### EXTRACT
_____
We Need to Talk About the F-Word

No, not that one…Forgiveness.  It’s a touchy subject for many who have been abused.

We hear it from both religious and secular sides.  “You need to forgive your abuser“.  “True healing and/or salvation will elude you if you don’t forgive“.  This recent post on Facebook received over 1,600 comments.



First, there’s an ongoing debate over what forgiveness exactly means.  For some, it means reconciling.  For others, it means letting go of anger and bitterness.  For a few, it means absolving the other person. 

Many Christians are fond of quoting the Bible on the topic of forgiveness.  Interestingly, most Biblical commandments to forgive others are actually directing wealthy people to forgive the monetary debts that people can’t possibly pay back, not telling the abused and oppressed that they need to forgive the abusers.

So, I don’t believe that forgiveness is a pre-requisite to healing.  And, I don’t think that I have any moral or spiritual obligation to forgive my abuser.  I think we can all heal without forgiving.
_____
[Data items]
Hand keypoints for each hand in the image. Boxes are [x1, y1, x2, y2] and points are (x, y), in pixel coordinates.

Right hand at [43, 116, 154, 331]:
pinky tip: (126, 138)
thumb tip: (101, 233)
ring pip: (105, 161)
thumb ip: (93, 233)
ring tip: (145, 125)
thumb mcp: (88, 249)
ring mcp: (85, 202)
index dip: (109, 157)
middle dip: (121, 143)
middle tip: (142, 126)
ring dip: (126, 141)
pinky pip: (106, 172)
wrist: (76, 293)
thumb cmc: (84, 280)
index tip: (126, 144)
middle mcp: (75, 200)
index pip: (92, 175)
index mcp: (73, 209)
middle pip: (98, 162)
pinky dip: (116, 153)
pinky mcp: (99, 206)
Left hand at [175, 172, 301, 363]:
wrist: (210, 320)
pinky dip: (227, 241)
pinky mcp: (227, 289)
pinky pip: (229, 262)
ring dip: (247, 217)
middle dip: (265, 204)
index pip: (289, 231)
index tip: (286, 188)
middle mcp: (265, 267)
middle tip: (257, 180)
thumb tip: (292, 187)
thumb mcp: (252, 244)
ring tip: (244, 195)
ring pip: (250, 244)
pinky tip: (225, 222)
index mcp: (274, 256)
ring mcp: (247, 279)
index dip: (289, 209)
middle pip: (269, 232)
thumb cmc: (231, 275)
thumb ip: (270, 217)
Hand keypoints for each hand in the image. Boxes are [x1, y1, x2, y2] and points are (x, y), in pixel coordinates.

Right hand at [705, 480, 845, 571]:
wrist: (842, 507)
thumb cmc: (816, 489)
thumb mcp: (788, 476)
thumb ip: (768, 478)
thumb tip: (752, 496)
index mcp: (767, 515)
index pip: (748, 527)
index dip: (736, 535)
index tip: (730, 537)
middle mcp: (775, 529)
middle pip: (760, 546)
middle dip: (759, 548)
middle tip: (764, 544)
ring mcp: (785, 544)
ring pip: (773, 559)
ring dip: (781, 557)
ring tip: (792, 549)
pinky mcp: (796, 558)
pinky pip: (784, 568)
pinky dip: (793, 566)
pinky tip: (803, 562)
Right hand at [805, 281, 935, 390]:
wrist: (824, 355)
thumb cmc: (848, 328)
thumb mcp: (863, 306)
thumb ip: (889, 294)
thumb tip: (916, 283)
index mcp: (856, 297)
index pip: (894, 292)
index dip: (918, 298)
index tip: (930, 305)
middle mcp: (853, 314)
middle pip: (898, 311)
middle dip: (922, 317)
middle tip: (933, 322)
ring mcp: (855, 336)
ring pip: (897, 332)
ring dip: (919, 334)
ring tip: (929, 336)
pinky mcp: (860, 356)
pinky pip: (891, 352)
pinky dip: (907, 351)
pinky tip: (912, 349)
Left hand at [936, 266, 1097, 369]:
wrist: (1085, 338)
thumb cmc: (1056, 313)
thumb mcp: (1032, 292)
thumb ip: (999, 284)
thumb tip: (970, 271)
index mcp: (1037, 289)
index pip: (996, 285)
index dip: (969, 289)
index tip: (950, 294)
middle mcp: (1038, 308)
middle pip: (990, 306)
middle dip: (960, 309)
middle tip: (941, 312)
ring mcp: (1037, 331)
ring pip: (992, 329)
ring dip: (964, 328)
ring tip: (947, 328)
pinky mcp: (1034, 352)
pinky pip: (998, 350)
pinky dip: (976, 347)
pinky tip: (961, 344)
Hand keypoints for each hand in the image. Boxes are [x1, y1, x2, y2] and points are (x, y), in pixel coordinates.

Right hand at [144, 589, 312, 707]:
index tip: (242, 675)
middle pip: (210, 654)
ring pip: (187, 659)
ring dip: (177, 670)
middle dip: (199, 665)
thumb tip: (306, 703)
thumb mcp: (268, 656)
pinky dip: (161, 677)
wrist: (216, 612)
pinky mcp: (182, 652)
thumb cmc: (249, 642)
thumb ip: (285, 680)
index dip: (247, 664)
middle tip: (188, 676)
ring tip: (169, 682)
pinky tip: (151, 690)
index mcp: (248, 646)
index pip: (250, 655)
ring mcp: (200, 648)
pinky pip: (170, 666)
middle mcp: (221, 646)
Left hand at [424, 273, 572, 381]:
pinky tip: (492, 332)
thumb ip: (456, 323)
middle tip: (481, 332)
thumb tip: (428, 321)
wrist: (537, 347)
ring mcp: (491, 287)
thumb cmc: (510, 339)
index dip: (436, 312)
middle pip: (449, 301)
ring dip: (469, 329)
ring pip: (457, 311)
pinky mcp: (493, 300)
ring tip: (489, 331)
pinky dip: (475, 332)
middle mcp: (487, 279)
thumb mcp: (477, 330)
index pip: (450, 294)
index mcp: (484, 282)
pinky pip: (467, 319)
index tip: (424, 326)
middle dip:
_____
### WHAT IS NEEDED
In the post about forgiveness, what does it say most Biblical commandments to forgive are actually directing people to do? You won't need any of the records here.

### PROBLEM SOLUTION
They direct wealthy people to forgive monetary debts that people can't possibly pay back.